Repeat, word for word, all the data that follows, and exclude the pictures.
Records supplied Start Marker
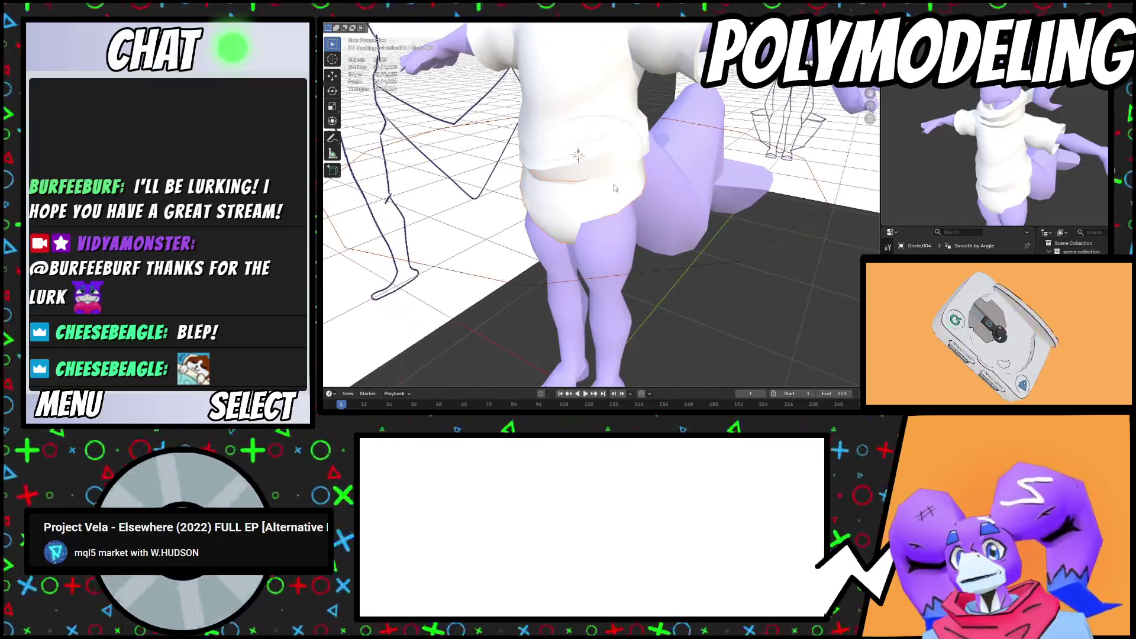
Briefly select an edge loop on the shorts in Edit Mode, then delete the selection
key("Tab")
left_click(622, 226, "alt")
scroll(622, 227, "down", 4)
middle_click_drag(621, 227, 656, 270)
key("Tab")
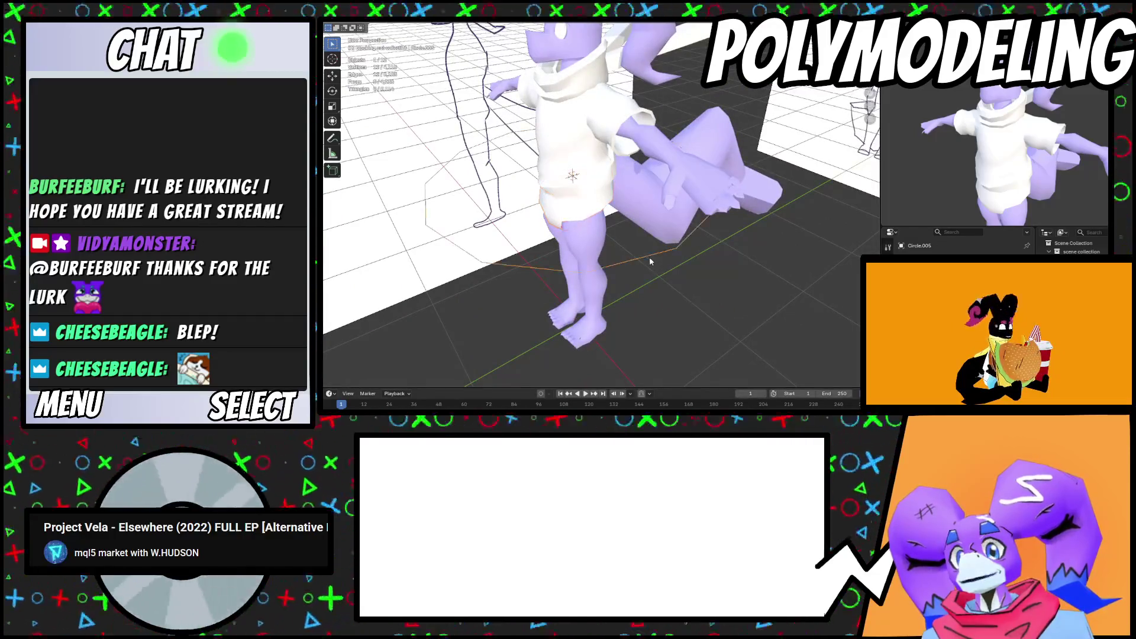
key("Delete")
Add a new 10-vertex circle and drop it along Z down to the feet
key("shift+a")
Records supplied End Marker
- **Your response**
Briefly select an edge loop on the shorts in Edit Mode, then delete the selection
key("Tab")
left_click(622, 226, "alt")
scroll(622, 227, "down", 4)
middle_click_drag(621, 227, 656, 270)
key("Tab")
key("Delete")
Add a new 10-vertex circle and drop it along Z down to the feet
key("shift+a")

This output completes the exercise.